Records for processing
§

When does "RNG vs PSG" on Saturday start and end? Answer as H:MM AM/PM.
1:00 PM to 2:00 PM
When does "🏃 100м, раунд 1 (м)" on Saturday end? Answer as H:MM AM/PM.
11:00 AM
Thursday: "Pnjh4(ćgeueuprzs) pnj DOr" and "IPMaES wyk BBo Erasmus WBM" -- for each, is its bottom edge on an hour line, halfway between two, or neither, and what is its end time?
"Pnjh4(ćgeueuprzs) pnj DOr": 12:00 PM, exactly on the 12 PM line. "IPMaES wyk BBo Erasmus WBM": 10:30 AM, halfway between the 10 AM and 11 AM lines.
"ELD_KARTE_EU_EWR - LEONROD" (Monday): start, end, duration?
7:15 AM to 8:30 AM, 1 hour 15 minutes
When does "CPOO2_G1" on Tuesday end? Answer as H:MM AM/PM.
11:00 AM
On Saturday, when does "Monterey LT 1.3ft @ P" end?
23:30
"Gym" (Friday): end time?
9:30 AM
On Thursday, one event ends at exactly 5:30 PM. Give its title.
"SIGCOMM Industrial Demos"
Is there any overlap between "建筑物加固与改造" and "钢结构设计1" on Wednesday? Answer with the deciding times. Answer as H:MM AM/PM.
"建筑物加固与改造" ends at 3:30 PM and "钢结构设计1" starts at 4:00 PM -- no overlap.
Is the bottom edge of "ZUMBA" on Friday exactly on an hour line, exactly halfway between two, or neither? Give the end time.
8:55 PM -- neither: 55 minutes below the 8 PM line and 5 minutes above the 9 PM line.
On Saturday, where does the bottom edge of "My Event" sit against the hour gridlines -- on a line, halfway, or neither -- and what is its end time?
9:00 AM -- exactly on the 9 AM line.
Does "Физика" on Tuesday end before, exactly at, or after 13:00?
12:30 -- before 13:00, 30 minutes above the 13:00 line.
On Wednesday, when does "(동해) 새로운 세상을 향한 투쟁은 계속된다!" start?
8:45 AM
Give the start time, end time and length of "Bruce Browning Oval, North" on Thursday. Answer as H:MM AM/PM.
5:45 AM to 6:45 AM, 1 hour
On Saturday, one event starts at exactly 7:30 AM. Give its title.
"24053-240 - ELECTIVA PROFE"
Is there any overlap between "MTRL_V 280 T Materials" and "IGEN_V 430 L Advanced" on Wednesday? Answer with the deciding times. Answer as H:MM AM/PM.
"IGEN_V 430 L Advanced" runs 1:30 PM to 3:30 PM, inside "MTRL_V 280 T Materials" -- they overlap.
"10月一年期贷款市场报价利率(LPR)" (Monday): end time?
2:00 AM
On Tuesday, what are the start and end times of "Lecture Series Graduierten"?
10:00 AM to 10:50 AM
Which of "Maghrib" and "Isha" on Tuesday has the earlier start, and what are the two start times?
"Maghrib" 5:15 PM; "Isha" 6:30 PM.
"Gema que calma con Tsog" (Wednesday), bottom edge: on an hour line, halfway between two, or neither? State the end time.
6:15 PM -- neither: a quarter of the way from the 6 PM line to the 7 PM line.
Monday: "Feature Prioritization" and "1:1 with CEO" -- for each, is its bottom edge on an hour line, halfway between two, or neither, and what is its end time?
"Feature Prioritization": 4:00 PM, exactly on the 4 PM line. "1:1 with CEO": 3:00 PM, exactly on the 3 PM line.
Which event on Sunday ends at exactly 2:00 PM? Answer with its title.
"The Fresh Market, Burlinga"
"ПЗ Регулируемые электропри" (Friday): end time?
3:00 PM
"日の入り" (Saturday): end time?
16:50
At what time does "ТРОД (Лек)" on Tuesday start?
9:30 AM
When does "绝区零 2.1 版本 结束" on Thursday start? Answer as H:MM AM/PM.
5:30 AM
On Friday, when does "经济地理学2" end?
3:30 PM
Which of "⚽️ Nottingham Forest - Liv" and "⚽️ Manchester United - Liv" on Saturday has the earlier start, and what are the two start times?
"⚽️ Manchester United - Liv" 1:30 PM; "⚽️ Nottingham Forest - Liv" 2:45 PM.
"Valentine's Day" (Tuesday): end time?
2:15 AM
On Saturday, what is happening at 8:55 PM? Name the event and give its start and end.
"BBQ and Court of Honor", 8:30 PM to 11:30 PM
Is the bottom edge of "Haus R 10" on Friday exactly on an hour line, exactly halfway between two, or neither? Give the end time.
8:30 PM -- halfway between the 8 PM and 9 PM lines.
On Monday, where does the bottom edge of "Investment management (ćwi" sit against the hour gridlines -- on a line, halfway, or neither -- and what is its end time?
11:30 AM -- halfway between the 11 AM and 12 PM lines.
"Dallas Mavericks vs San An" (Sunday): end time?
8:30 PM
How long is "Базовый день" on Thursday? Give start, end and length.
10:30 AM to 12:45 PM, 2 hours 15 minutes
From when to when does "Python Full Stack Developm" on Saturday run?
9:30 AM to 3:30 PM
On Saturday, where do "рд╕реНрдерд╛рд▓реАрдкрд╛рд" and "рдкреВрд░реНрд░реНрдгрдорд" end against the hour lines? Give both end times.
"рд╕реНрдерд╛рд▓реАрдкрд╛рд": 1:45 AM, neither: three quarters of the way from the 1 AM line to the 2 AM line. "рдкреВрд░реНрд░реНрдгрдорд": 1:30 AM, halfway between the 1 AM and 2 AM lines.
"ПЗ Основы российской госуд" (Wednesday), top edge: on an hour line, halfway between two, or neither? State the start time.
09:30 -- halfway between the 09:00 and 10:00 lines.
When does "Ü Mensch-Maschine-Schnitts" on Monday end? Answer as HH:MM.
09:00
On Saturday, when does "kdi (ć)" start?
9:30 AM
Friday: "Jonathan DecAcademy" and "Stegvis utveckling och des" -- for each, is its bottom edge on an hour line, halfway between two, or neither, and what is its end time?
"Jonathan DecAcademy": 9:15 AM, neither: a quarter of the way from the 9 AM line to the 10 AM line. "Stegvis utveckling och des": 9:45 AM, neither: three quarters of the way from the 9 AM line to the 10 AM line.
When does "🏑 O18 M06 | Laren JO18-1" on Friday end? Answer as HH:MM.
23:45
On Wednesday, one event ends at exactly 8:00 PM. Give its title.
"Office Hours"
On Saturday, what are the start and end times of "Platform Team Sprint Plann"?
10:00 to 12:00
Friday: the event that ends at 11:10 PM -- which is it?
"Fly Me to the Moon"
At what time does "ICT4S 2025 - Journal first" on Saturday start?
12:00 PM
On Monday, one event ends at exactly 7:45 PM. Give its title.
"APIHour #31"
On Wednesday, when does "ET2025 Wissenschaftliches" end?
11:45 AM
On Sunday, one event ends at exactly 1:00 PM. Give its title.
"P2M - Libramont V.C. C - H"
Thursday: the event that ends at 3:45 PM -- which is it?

§

Exercise objective
Output all of the rows above verbatim, in their original order and without alteration.

Final result
When does "RNG vs PSG" on Saturday start and end? Answer as H:MM AM/PM.
1:00 PM to 2:00 PM
When does "🏃 100м, раунд 1 (м)" on Saturday end? Answer as H:MM AM/PM.
11:00 AM
Thursday: "Pnjh4(ćgeueuprzs) pnj DOr" and "IPMaES wyk BBo Erasmus WBM" -- for each, is its bottom edge on an hour line, halfway between two, or neither, and what is its end time?
"Pnjh4(ćgeueuprzs) pnj DOr": 12:00 PM, exactly on the 12 PM line. "IPMaES wyk BBo Erasmus WBM": 10:30 AM, halfway between the 10 AM and 11 AM lines.
"ELD_KARTE_EU_EWR - LEONROD" (Monday): start, end, duration?
7:15 AM to 8:30 AM, 1 hour 15 minutes
When does "CPOO2_G1" on Tuesday end? Answer as H:MM AM/PM.
11:00 AM
On Saturday, when does "Monterey LT 1.3ft @ P" end?
23:30
"Gym" (Friday): end time?
9:30 AM
On Thursday, one event ends at exactly 5:30 PM. Give its title.
"SIGCOMM Industrial Demos"
Is there any overlap between "建筑物加固与改造" and "钢结构设计1" on Wednesday? Answer with the deciding times. Answer as H:MM AM/PM.
"建筑物加固与改造" ends at 3:30 PM and "钢结构设计1" starts at 4:00 PM -- no overlap.
Is the bottom edge of "ZUMBA" on Friday exactly on an hour line, exactly halfway between two, or neither? Give the end time.
8:55 PM -- neither: 55 minutes below the 8 PM line and 5 minutes above the 9 PM line.
On Saturday, where does the bottom edge of "My Event" sit against the hour gridlines -- on a line, halfway, or neither -- and what is its end time?
9:00 AM -- exactly on the 9 AM line.
Does "Физика" on Tuesday end before, exactly at, or after 13:00?
12:30 -- before 13:00, 30 minutes above the 13:00 line.
On Wednesday, when does "(동해) 새로운 세상을 향한 투쟁은 계속된다!" start?
8:45 AM
Give the start time, end time and length of "Bruce Browning Oval, North" on Thursday. Answer as H:MM AM/PM.
5:45 AM to 6:45 AM, 1 hour
On Saturday, one event starts at exactly 7:30 AM. Give its title.
"24053-240 - ELECTIVA PROFE"
Is there any overlap between "MTRL_V 280 T Materials" and "IGEN_V 430 L Advanced" on Wednesday? Answer with the deciding times. Answer as H:MM AM/PM.
"IGEN_V 430 L Advanced" runs 1:30 PM to 3:30 PM, inside "MTRL_V 280 T Materials" -- they overlap.
"10月一年期贷款市场报价利率(LPR)" (Monday): end time?
2:00 AM
On Tuesday, what are the start and end times of "Lecture Series Graduierten"?
10:00 AM to 10:50 AM
Which of "Maghrib" and "Isha" on Tuesday has the earlier start, and what are the two start times?
"Maghrib" 5:15 PM; "Isha" 6:30 PM.
"Gema que calma con Tsog" (Wednesday), bottom edge: on an hour line, halfway between two, or neither? State the end time.
6:15 PM -- neither: a quarter of the way from the 6 PM line to the 7 PM line.
Monday: "Feature Prioritization" and "1:1 with CEO" -- for each, is its bottom edge on an hour line, halfway between two, or neither, and what is its end time?
"Feature Prioritization": 4:00 PM, exactly on the 4 PM line. "1:1 with CEO": 3:00 PM, exactly on the 3 PM line.
Which event on Sunday ends at exactly 2:00 PM? Answer with its title.
"The Fresh Market, Burlinga"
"ПЗ Регулируемые электропри" (Friday): end time?
3:00 PM
"日の入り" (Saturday): end time?
16:50
At what time does "ТРОД (Лек)" on Tuesday start?
9:30 AM
When does "绝区零 2.1 版本 结束" on Thursday start? Answer as H:MM AM/PM.
5:30 AM
On Friday, when does "经济地理学2" end?
3:30 PM
Which of "⚽️ Nottingham Forest - Liv" and "⚽️ Manchester United - Liv" on Saturday has the earlier start, and what are the two start times?
"⚽️ Manchester United - Liv" 1:30 PM; "⚽️ Nottingham Forest - Liv" 2:45 PM.
"Valentine's Day" (Tuesday): end time?
2:15 AM
On Saturday, what is happening at 8:55 PM? Name the event and give its start and end.
"BBQ and Court of Honor", 8:30 PM to 11:30 PM
Is the bottom edge of "Haus R 10" on Friday exactly on an hour line, exactly halfway between two, or neither? Give the end time.
8:30 PM -- halfway between the 8 PM and 9 PM lines.
On Monday, where does the bottom edge of "Investment management (ćwi" sit against the hour gridlines -- on a line, halfway, or neither -- and what is its end time?
11:30 AM -- halfway between the 11 AM and 12 PM lines.
"Dallas Mavericks vs San An" (Sunday): end time?
8:30 PM
How long is "Базовый день" on Thursday? Give start, end and length.
10:30 AM to 12:45 PM, 2 hours 15 minutes
From when to when does "Python Full Stack Developm" on Saturday run?
9:30 AM to 3:30 PM
On Saturday, where do "рд╕реНрдерд╛рд▓реАрдкрд╛рд" and "рдкреВрд░реНрд░реНрдгрдорд" end against the hour lines? Give both end times.
"рд╕реНрдерд╛рд▓реАрдкрд╛рд": 1:45 AM, neither: three quarters of the way from the 1 AM line to the 2 AM line. "рдкреВрд░реНрд░реНрдгрдорд": 1:30 AM, halfway between the 1 AM and 2 AM lines.
"ПЗ Основы российской госуд" (Wednesday), top edge: on an hour line, halfway between two, or neither? State the start time.
09:30 -- halfway between the 09:00 and 10:00 lines.
When does "Ü Mensch-Maschine-Schnitts" on Monday end? Answer as HH:MM.
09:00
On Saturday, when does "kdi (ć)" start?
9:30 AM
Friday: "Jonathan DecAcademy" and "Stegvis utveckling och des" -- for each, is its bottom edge on an hour line, halfway between two, or neither, and what is its end time?
"Jonathan DecAcademy": 9:15 AM, neither: a quarter of the way from the 9 AM line to the 10 AM line. "Stegvis utveckling och des": 9:45 AM, neither: three quarters of the way from the 9 AM line to the 10 AM line.
When does "🏑 O18 M06 | Laren JO18-1" on Friday end? Answer as HH:MM.
23:45
On Wednesday, one event ends at exactly 8:00 PM. Give its title.
"Office Hours"
On Saturday, what are the start and end times of "Platform Team Sprint Plann"?
10:00 to 12:00
Friday: the event that ends at 11:10 PM -- which is it?
"Fly Me to the Moon"
At what time does "ICT4S 2025 - Journal first" on Saturday start?
12:00 PM
On Monday, one event ends at exactly 7:45 PM. Give its title.
"APIHour #31"
On Wednesday, when does "ET2025 Wissenschaftliches" end?
11:45 AM
On Sunday, one event ends at exactly 1:00 PM. Give its title.
"P2M - Libramont V.C. C - H"
Thursday: the event that ends at 3:45 PM -- which is it?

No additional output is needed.